The cross section ratio for the production of a \(\mathrm{Z} \) boson and at least one \(\mathrm{c} \) and at least one \(\mathrm{b} \) quark jet is measured in the same kinematic region and is \(\sigma (\mathrm {p}\mathrm {p}\rightarrow \mathrm{Z} +\mathrm{c} +X)/\sigma (\mathrm {p}\mathrm {p}\rightarrow \mathrm{Z} +\mathrm{b} +X) = 2.0 \pm 0.2 \,\text {(stat)} \pm 0.2 \,\text {(syst)} \).

The size of the sample selected in the semileptonic channel allows for the first differential measurements of the \(\mathrm{Z} +\mathrm{c} \) cross section at the LHC. The \(\mathrm{Z} +\mathrm{c} \) cross section and \({(\mathrm{Z} +\mathrm{c})}/{(\mathrm{Z} +\mathrm{b})}\) cross section ratio are measured as a function of the transverse momentum of the \(\mathrm{Z} \) boson and of the heavy flavour jet.

The measurements are in agreement with the leading order predictions from MadGraph and next-to-leading-order predictions from MadGraph 5_amc@nlo. Predictions from the mcfm program are lower than the measured \(\mathrm{Z} +\mathrm{c} \) cross section and \({(\mathrm{Z} +\mathrm{c})}/{(\mathrm{Z} +\mathrm{b})}\) cross section ratio, both inclusively and differentially. This difference can be explained by the absence of parton shower development and nonperturbative effects in the mcfm calculation.

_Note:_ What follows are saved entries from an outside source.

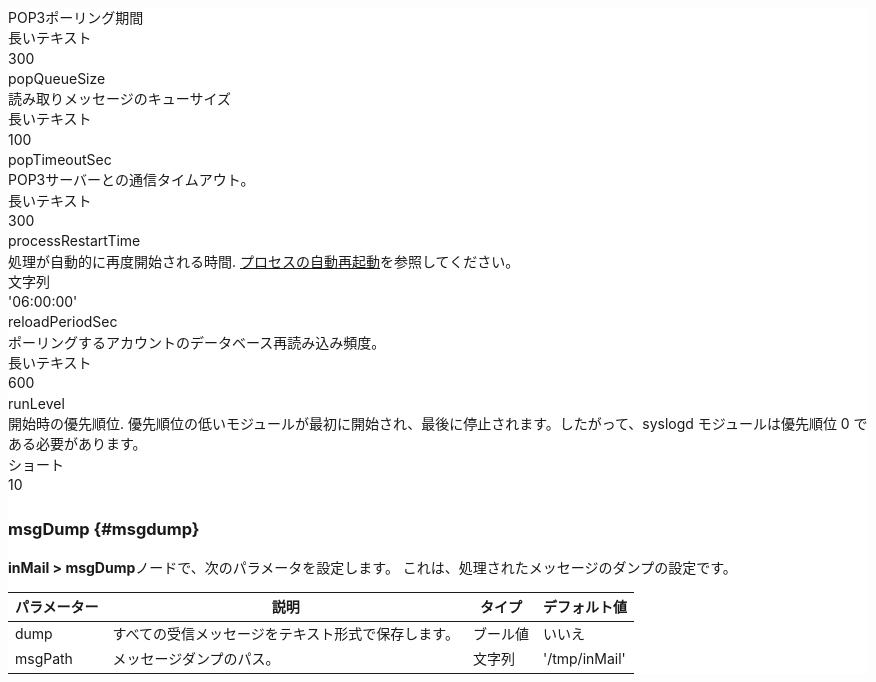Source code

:    <td> POP3ポーリング期間<br /> </td> 
   <td> 長いテキスト<br /> </td> 
   <td> 300<br /> </td> 
  </tr> 
  <tr> 
   <td> popQueueSize<br /> </td> 
   <td> 読み取りメッセージのキューサイズ<br /> </td> 
   <td> 長いテキスト<br /> </td> 
   <td> 100<br /> </td> 
  </tr> 
  <tr> 
   <td> popTimeoutSec<br /> </td> 
   <td> POP3サーバーとの通信タイムアウト。<br /> </td> 
   <td> 長いテキスト<br /> </td> 
   <td> 300<br /> </td> 
  </tr> 
  <tr> 
   <td> processRestartTime<br /> </td> 
   <td> 処理が自動的に再度開始される時間. <a href="../../installation/using/configuring-campaign-server.md#automatic-process-restart" target="_blank">プロセスの自動再起動</a>を参照してください。<br /> </td> 
   <td> 文字列<br /> </td> 
   <td> '06:00:00' <br /> </td> 
  </tr> 
  <tr> 
   <td> reloadPeriodSec<br /> </td> 
   <td> ポーリングするアカウントのデータベース再読み込み頻度。<br /> </td> 
   <td> 長いテキスト<br /> </td> 
   <td> 600<br /> </td> 
  </tr> 
  <tr> 
   <td> runLevel<br /> </td> 
   <td> 開始時の優先順位. 優先順位の低いモジュールが最初に開始され、最後に停止されます。したがって、syslogd モジュールは優先順位 0 である必要があります。<br /> </td> 
   <td> ショート<br /> </td> 
   <td> 10<br /> </td> 
  </tr> 
 </tbody> 
</table>

### msgDump {#msgdump}

**inMail > msgDump**&#x200B;ノードで、次のパラメータを設定します。 これは、処理されたメッセージのダンプの設定です。

<table> 
 <thead> 
  <tr> 
   <th> パラメーター </th> 
   <th> 説明 </th> 
   <th> タイプ </th> 
   <th> デフォルト値 </th> 
  </tr> 
 </thead> 
 <tbody> 
  <tr> 
   <td> dump<br /> </td> 
   <td> すべての受信メッセージをテキスト形式で保存します。<br /> </td> 
   <td> ブール値<br /> </td> 
   <td> いいえ<br /> </td> 
  </tr> 
  <tr> 
   <td> msgPath<br /> </td> 
   <td> メッセージダンプのパス。<br /> </td> 
   <td> 文字列<br /> </td> 
   <td> '/tmp/inMail'<br /> </td> 
  </tr>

Measurements in the highest \(p_{\mathrm {T}} ^{\, \mathrm {Z}}\) (\(p_{\mathrm {T}} ^{\,\text {jet}}\)) region analyzed, \(60< p_{\mathrm {T}} ^{\, \mathrm {Z}}(p_{\mathrm {T}} ^{\,\text {jet}}) < 200 \,\text {GeV} \), would be sensitive to the existence of an intrinsic charm component inside the proton if this IC component were large enough to induce a significant enhancement in the \(\mathrm{Z} +\mathrm{c} \) production cross section. However, our measurements of the \(\mathrm{Z} +\mathrm{c} \) cross section and \({(\mathrm{Z} +\mathrm{c})}/{(\mathrm{Z} +\mathrm{b})}\) cross section ratio are consistent with predictions using PDF sets with no IC component.